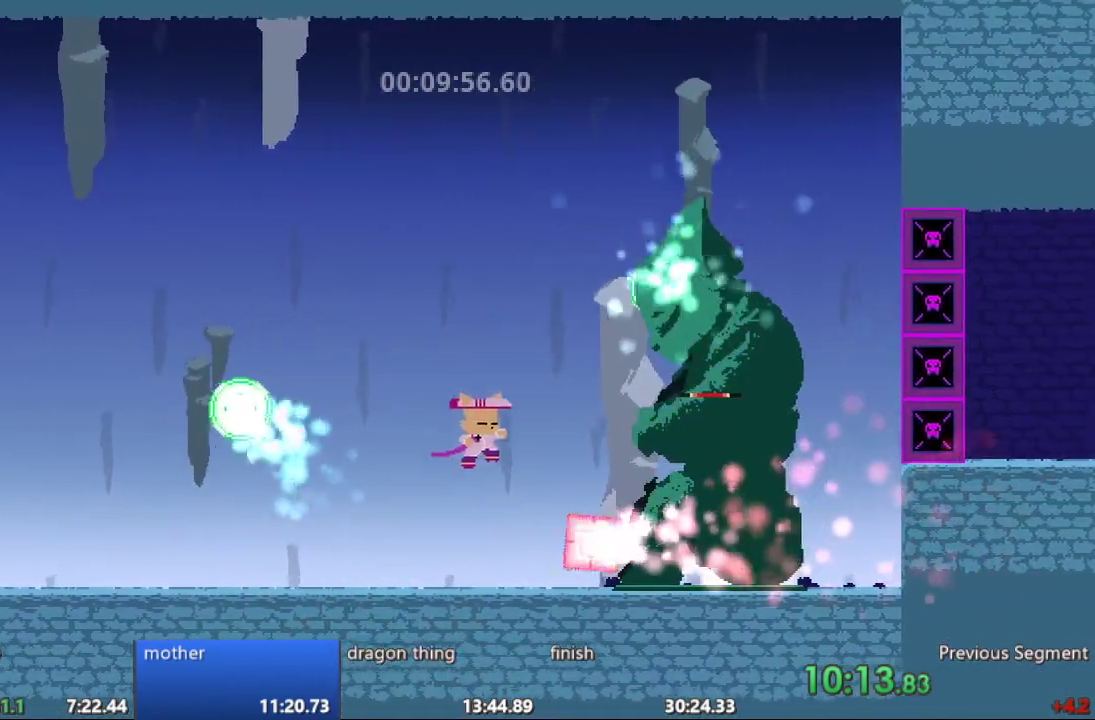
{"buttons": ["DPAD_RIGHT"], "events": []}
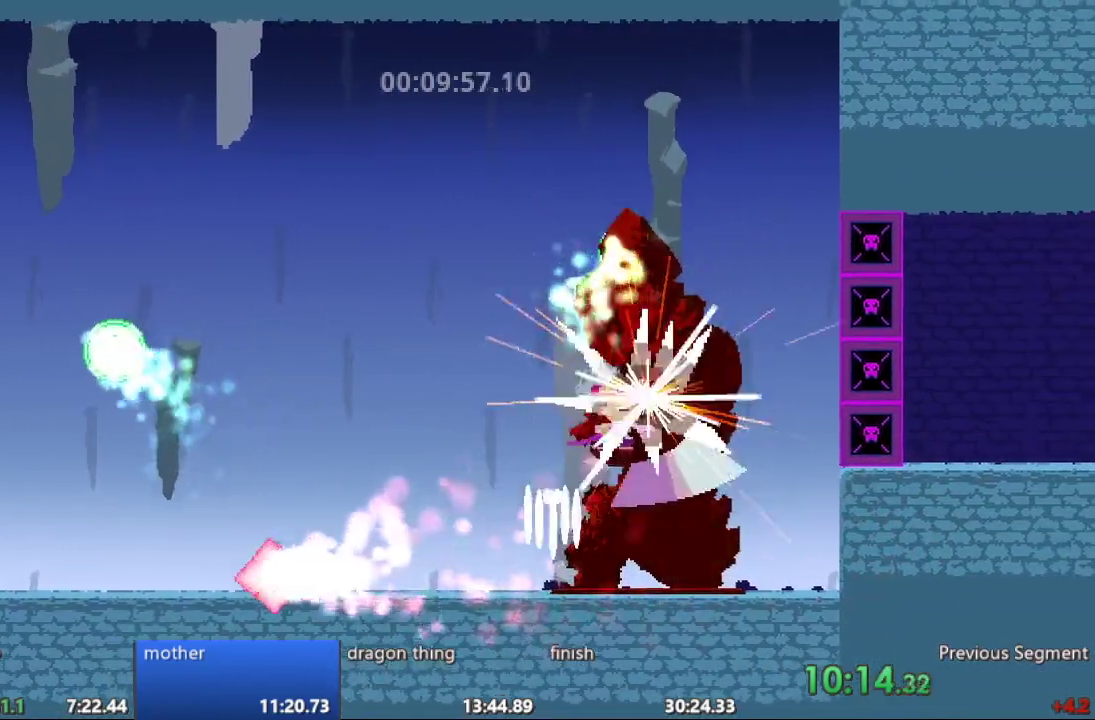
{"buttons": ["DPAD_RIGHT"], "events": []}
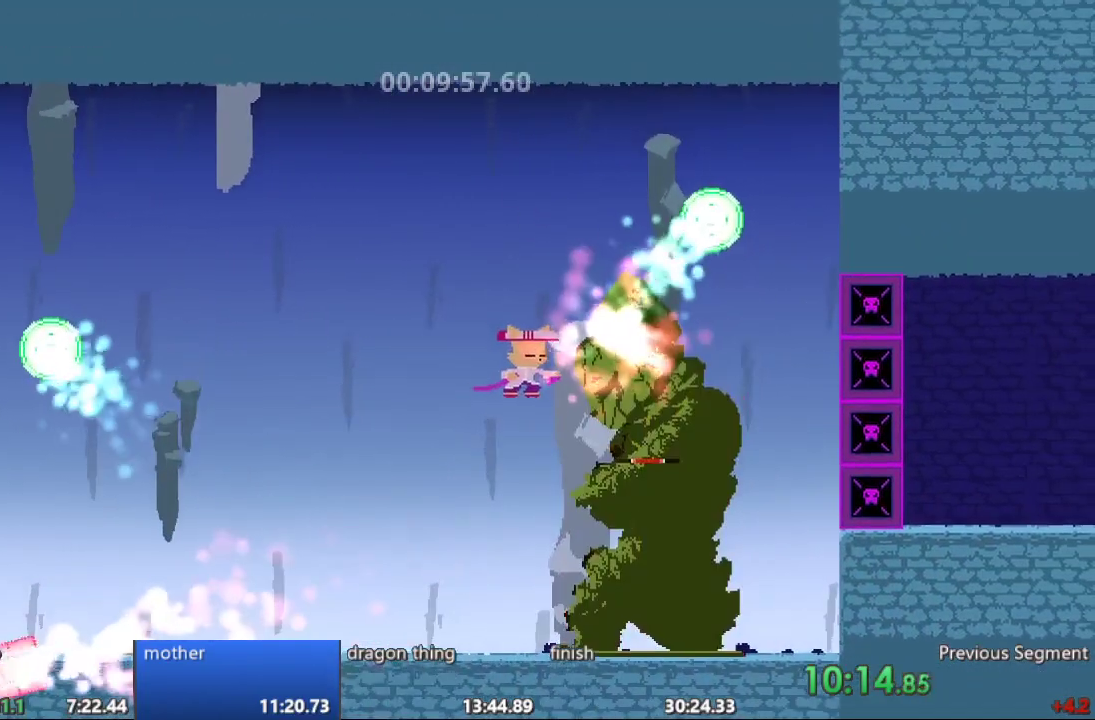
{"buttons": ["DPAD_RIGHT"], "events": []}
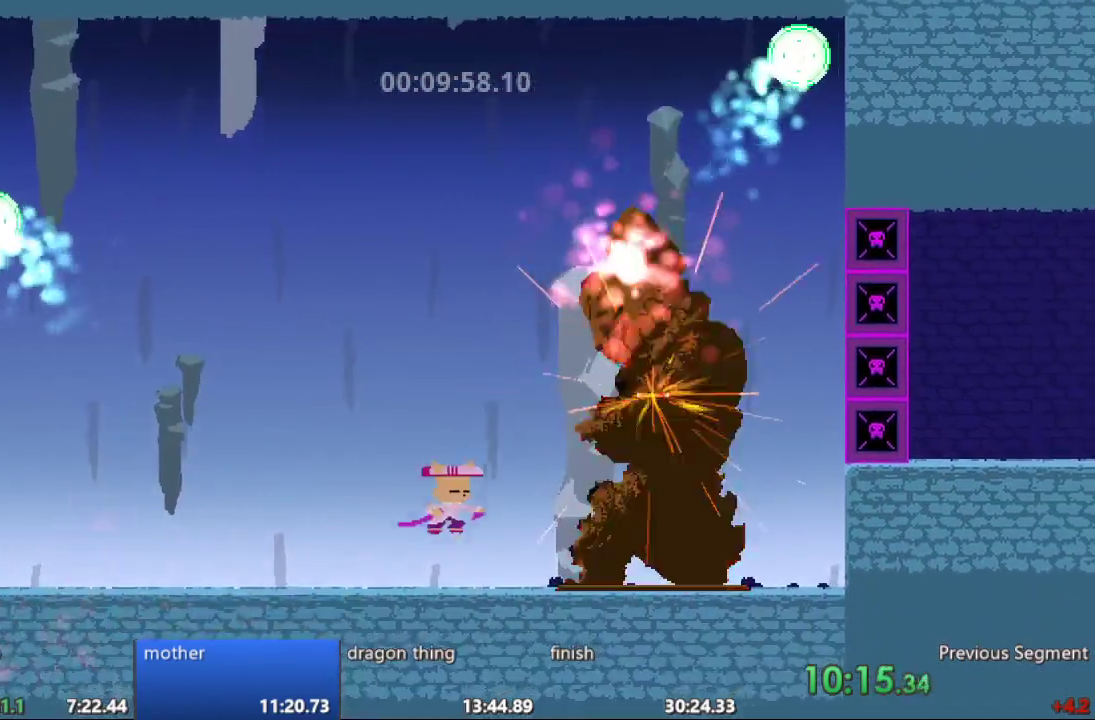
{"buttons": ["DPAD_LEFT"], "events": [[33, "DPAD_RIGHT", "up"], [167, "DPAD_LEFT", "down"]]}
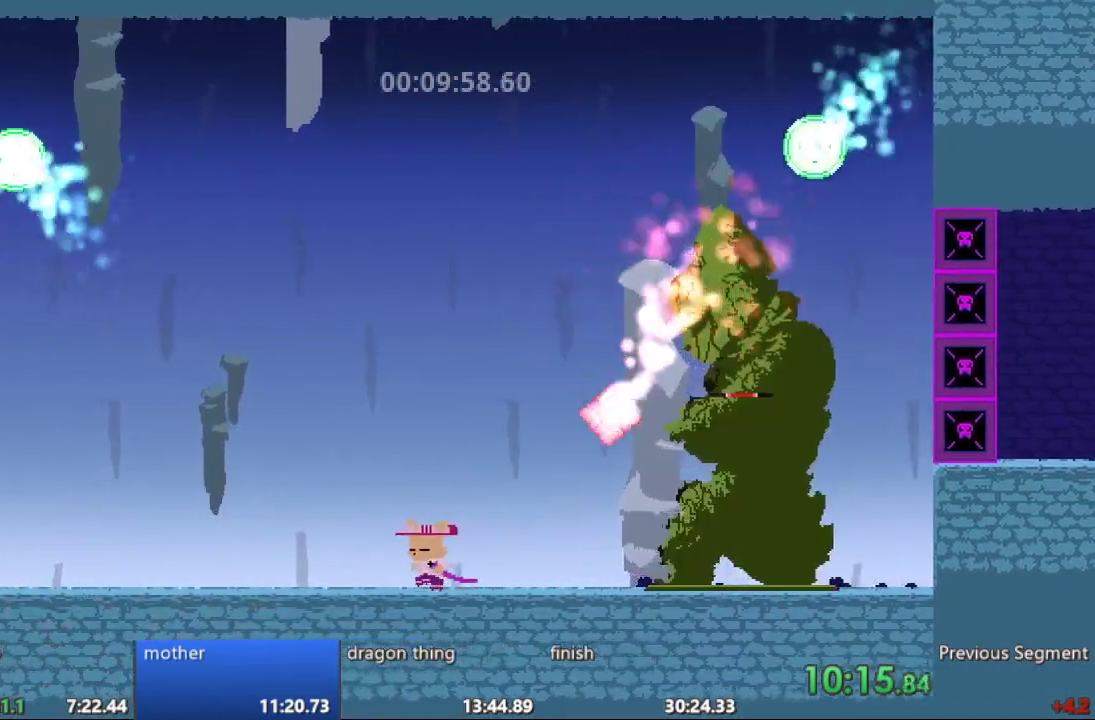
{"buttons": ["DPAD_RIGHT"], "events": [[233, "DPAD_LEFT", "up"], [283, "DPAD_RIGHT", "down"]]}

*-*-*

**WHAT IS NEEDED**. Every line of the records above should be reproduced exactly, with no pictures included.

**RESPONSE TO THIS EXERCISE**.
{"buttons": ["DPAD_RIGHT"], "events": []}
{"buttons": ["DPAD_RIGHT"], "events": []}
{"buttons": ["DPAD_RIGHT"], "events": []}
{"buttons": ["DPAD_LEFT"], "events": [[33, "DPAD_RIGHT", "up"], [167, "DPAD_LEFT", "down"]]}
{"buttons": ["DPAD_RIGHT"], "events": [[233, "DPAD_LEFT", "up"], [283, "DPAD_RIGHT", "down"]]}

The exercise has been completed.